И Антон Розмарин семенит прочь из камеры, наклонив голову вперед и прислушиваясь, взяв под руку дежурного солдата. Он ушел. Мое жилище опустело. Теперь я могу плакать. Могу молиться. Я остался в одиночестве.
5
В течение нескольких дней после того, как Розмарина увели, из-под решетчатой коробки батареи выкатываются мыши, глазки-бусинки у них точь-в-точь как у моего исчезнувшего сокамерника. Зверьки набрасываются на крошки, которыми я их приманиваю, обращаются в бегство, вновь приближаются. Но их общество не утешает.
Неужели спустя какую-нибудь неделю у меня уже появились воспоминания об этом месте?

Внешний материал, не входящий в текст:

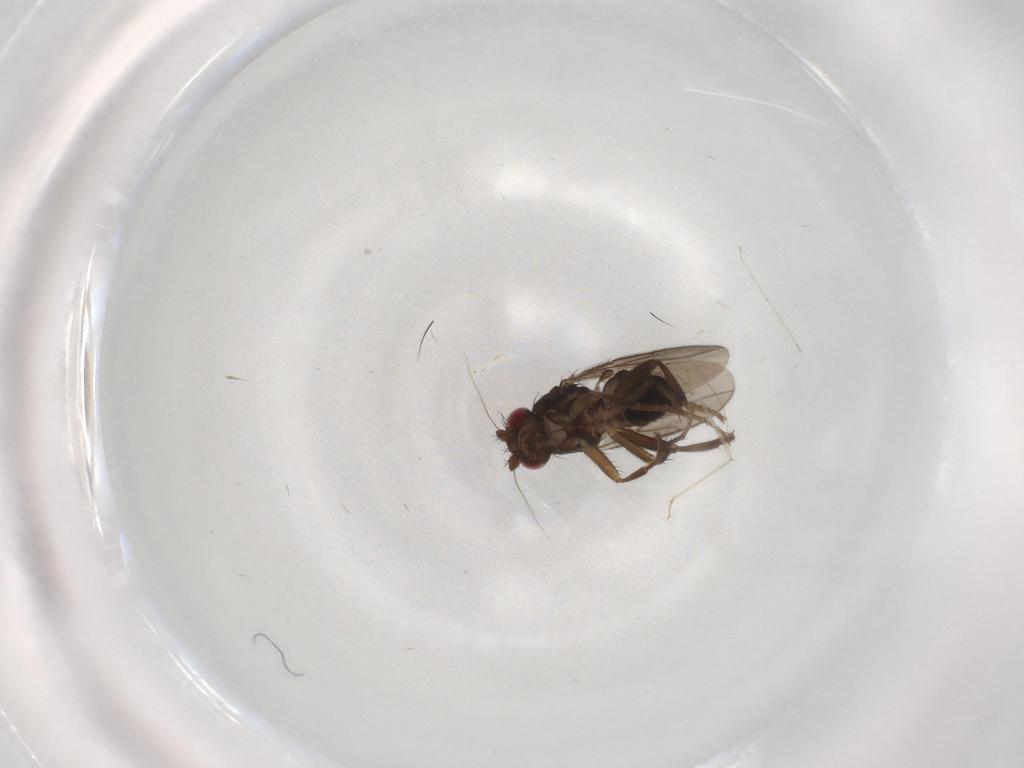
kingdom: Animalia
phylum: Arthropoda
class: Insecta
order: Diptera
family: Cecidomyiidae
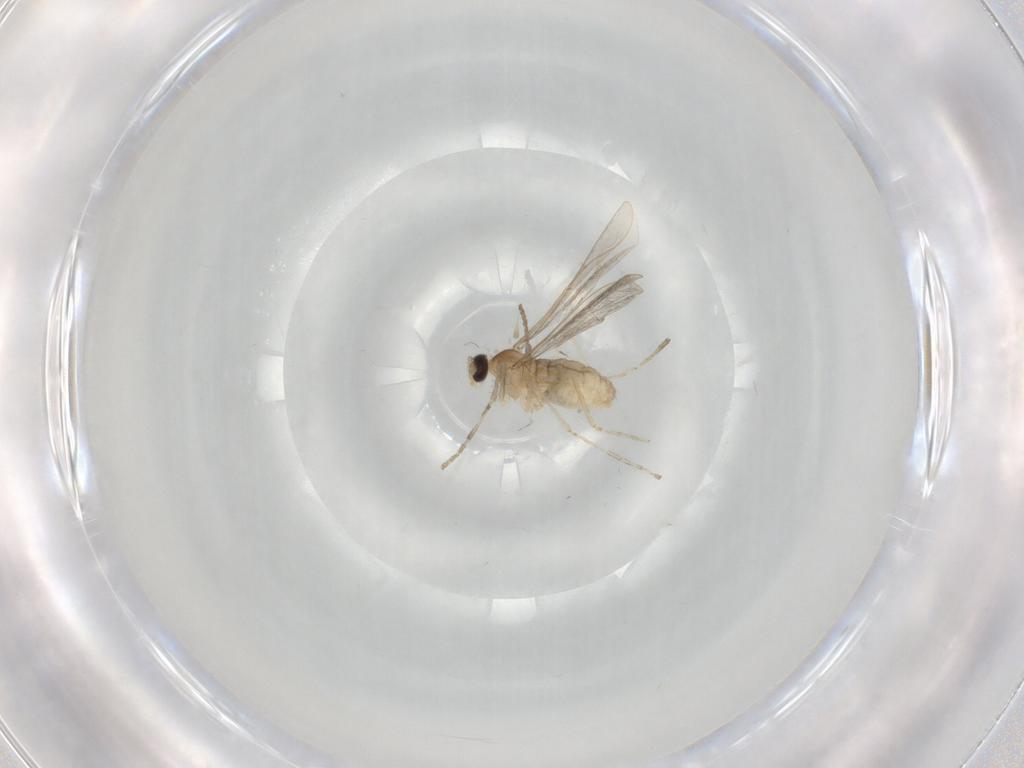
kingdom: Animalia
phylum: Arthropoda
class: Insecta
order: Diptera
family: Cecidomyiidae
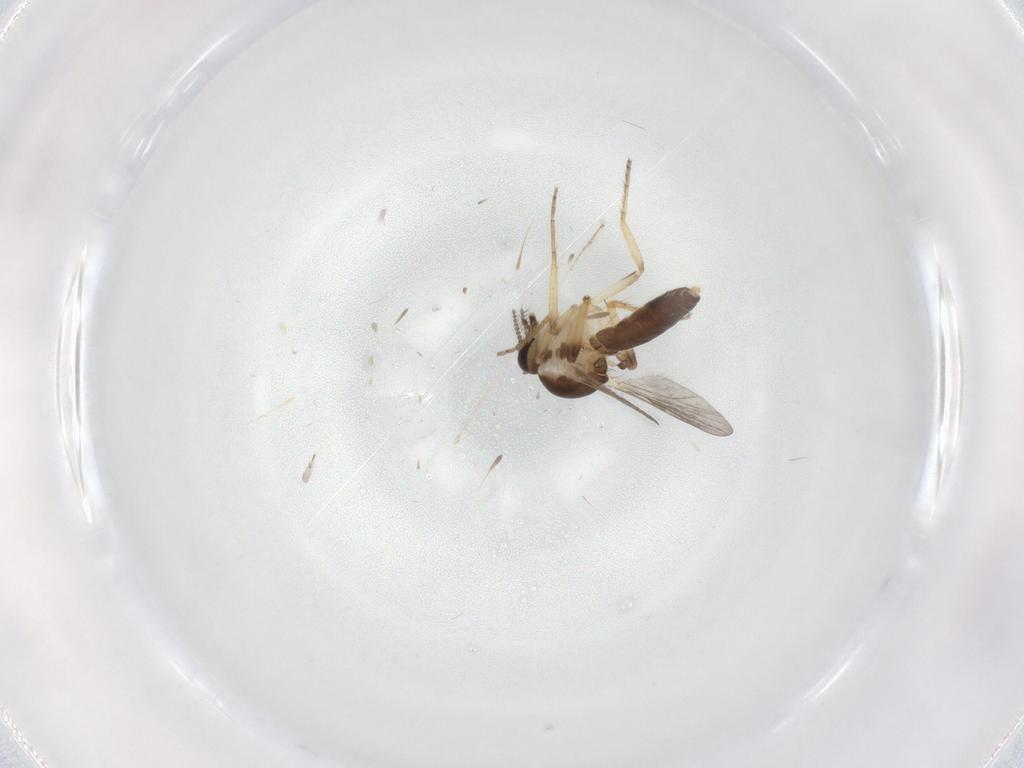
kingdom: Animalia
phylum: Arthropoda
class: Insecta
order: Diptera
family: Ceratopogonidae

Об Антоне Розмарине, само собой. Этим воспоминаниям я предавался бесчисленное множество раз, как только ни обдумывал их, как только ни анализировал, часами, даже целыми днями, превратив это занятие в типичную причуду заключенного.
Проиграв в памяти разговоры с ним, я пришел к выводу, что он мне лгал. Ну, например, почему он сразу же обратился ко мне по-немецки, еще до того, как я открыл рот? Откуда он знал, что я пришел с допроса? А еще до того, как я упомянул гражданина Западной Германии Энцо Путера, он стал предупреждать меня, что «иноземцев» особенно жестоко преследуют, хотя тогда я обратил внимание только на странное словечко «иноземец». Да и не мог он просидеть в одиночной камере семь месяцев.
Это предположение перерастает в уверенность, когда я начинаю размышлять о том, что он не произнес. Меня осенило: в отличие от моих первых клаузенбургских сокамерников, он не набросился на меня с расспросами, не стал жадно выведывать, что происходит на свободе, не захотел узнать последние новости, и будет ли амнистия, и что американцы, и какие нынче цены на масло, и какие марки сигарет есть в продаже, и светит ли еще солнце, и по-прежнему ли некоторые влюбленные целуются на морозе. Он не задавал мне никаких вопросов. Никаких… Значит, и так все знал, и так был обо всем осведомлен, хитрый лис, серая мышка. Добрый Розмарин. Мне его не хватает. Меня знобит. У меня уже появились воспоминания об этом месте, а ведь прошла всего неделя.
Не успела стальная дверь в коридоре с грохотом захлопнуться за мной, – идет девятый день моего пребывания в КПЗ, – как я понимаю: меня не выпускают. Ведь солдат, мой жезл и мой посох[23], приказывает: «Отсчитай одиннадцать шагов вперед!» Меня подталкивают, меня поворачивают. Наконец раздается команда: «Стой!» Давление света на мои укрытые глаза резко возрастает. Сейчас кто-то наверняка скажет: «Снять очки!»
Кто-то говорит: «Снимите очки!» И к тому же на моем родном языке.
– Сядьте за столик у двери.
Я сажусь. Прищуриваюсь. Глазам больно от яркого света. Куда смотреть? Вдали, за зарешеченным окном, дробится вид на гору Цинненберг.
Я испуганно взглянул на человека за письменным столом и тотчас же отвел глаза. Человек с изжелта-бледной кожей, черноволосый. Смотреть ему в глаза я не решаюсь. Пятиконечная звезда на погонах (значит, он майор) лучится рождественским светом. На письменном столе лежат перчатки не цвета хаки, как униформа, а серые, замшевые.
– Ну, и как у вас дела? Как настроение?
Какой странный вопрос. Как будто он сидит со мной в кафе. Я медлю, собираю все свое мужество и произношу:
– Я жду, когда вы меня освободите, господин майор.
– Какой у нас сегодня день?
– Понедельник, шестое января тысяча девятьсот пятьдесят восьмого года. Послезавтра вечером я хотел бы открыть в Клаузенбурге заседание литературного кружка.
– Приятно это слышать.
– Это первое заседание в новом году. Я непременно должен на нем присутствовать.
– Правда? Когда мы впервые пригласили вас к себе, в эту комнату, неделю тому назад, в воскресенье… – кстати, какого числа это было?